[RECORDS FOR THIS EXERCISE Boundary: Start]

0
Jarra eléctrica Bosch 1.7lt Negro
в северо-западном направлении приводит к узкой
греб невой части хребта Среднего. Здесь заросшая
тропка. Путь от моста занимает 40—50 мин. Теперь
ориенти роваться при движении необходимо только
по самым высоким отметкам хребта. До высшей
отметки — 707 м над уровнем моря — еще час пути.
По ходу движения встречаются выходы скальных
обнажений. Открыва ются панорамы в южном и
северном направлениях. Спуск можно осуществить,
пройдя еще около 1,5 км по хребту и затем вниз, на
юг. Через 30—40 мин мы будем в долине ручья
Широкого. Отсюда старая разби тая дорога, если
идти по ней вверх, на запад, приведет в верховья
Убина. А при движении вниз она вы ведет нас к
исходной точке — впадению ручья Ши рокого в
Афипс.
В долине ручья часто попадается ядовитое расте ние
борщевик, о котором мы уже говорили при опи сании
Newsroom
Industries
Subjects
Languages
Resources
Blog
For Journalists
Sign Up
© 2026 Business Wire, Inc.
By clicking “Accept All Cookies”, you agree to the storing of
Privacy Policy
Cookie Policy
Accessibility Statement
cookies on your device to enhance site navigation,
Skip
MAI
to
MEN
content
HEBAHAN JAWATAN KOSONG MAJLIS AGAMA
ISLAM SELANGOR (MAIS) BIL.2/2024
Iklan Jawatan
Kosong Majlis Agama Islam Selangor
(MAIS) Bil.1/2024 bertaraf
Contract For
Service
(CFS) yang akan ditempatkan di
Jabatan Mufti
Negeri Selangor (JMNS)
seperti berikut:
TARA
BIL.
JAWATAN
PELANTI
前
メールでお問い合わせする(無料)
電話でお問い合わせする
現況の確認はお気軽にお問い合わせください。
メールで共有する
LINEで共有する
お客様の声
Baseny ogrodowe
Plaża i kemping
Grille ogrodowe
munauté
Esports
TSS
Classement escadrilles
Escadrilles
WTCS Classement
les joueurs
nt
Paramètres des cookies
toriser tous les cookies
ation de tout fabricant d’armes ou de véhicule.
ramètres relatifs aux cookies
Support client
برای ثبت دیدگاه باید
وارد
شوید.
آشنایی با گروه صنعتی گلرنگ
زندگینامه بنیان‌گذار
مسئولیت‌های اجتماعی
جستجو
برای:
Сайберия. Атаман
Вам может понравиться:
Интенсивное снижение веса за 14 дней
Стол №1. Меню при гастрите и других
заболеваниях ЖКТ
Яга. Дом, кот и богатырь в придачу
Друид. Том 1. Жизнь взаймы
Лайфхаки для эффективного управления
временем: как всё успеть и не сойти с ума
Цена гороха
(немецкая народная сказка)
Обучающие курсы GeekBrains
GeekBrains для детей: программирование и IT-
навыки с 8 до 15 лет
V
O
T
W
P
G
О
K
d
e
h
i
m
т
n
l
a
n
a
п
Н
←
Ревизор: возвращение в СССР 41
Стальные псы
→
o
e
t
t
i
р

[RECORDS FOR THIS EXERCISE Boundary: End]

§ WORK TO BE COMPLETED: Of the lines above, show those in which "Classement" appears.

§ ANSWER TO THIS EXERCISE:
Classement escadrilles
WTCS Classement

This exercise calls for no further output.